* PROMPT:
Pick out every line in the records below that contains the word "jest", and copy each of those lines.

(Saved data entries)
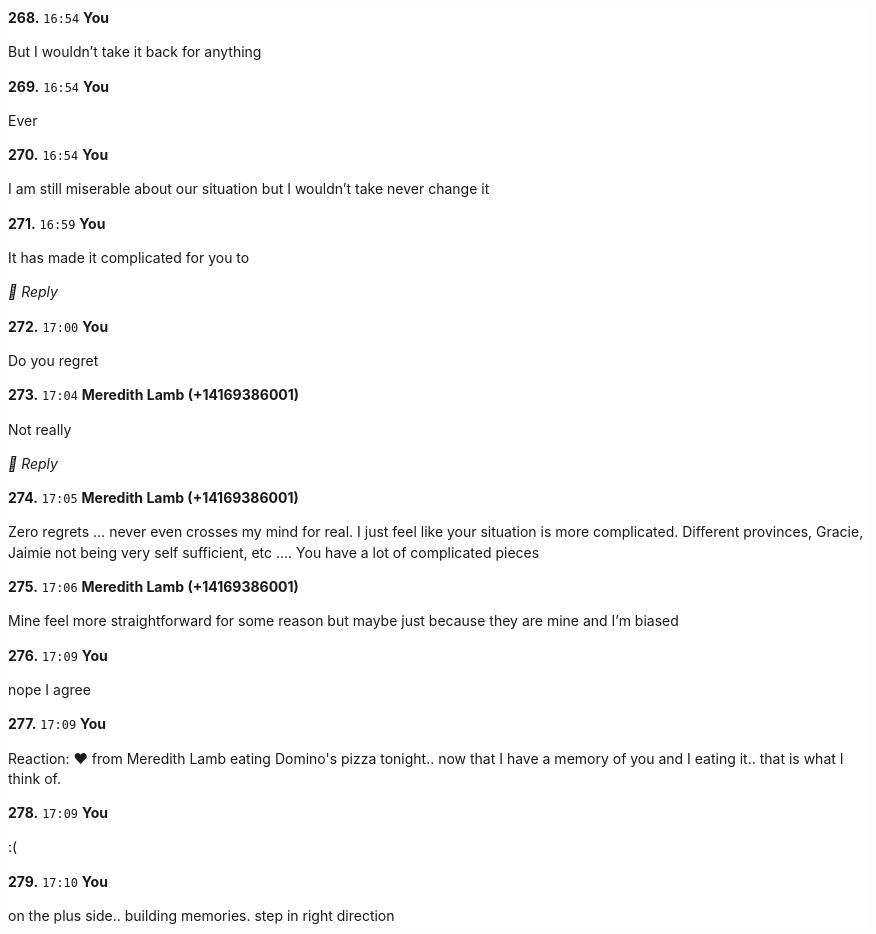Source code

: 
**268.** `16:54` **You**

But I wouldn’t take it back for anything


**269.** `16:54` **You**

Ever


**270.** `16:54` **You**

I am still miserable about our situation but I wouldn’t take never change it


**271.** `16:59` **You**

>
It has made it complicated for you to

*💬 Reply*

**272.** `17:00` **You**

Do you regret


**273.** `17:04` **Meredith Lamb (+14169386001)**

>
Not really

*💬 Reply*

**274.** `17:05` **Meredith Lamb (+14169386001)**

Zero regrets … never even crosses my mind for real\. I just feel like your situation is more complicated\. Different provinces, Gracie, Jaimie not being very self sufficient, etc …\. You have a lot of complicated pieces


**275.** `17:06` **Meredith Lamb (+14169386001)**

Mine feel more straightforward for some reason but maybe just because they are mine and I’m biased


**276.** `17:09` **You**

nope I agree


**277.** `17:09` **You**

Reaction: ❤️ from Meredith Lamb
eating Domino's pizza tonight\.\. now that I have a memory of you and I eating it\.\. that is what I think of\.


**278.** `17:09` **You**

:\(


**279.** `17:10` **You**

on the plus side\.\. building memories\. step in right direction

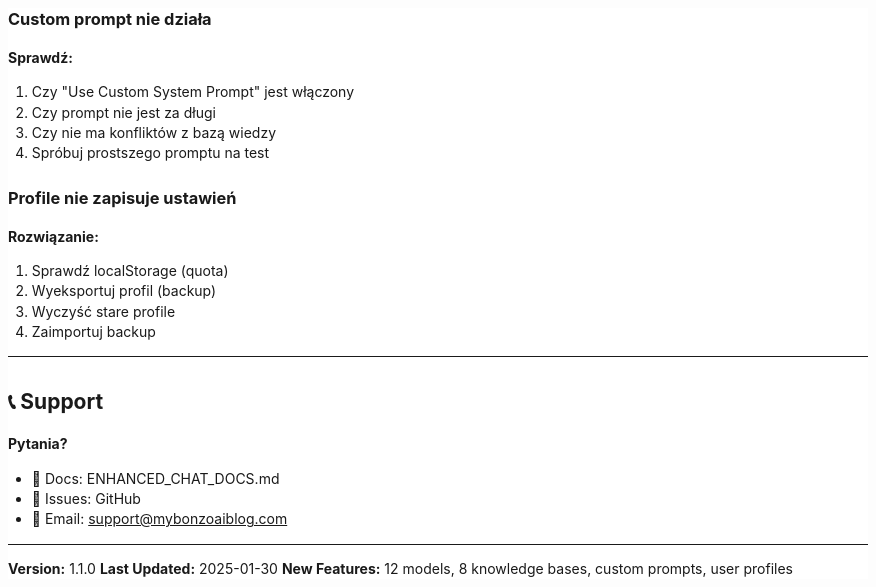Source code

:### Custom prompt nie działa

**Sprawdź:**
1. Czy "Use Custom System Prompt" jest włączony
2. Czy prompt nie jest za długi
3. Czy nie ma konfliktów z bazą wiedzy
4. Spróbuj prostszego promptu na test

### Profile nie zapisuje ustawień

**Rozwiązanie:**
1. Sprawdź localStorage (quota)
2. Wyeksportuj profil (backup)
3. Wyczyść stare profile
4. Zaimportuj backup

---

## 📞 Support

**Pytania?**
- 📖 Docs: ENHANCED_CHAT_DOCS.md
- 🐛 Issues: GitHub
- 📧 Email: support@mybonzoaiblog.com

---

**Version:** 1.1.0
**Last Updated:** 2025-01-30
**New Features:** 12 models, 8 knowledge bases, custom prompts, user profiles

* SOLUTION:
1. Czy "Use Custom System Prompt" jest włączony
2. Czy prompt nie jest za długi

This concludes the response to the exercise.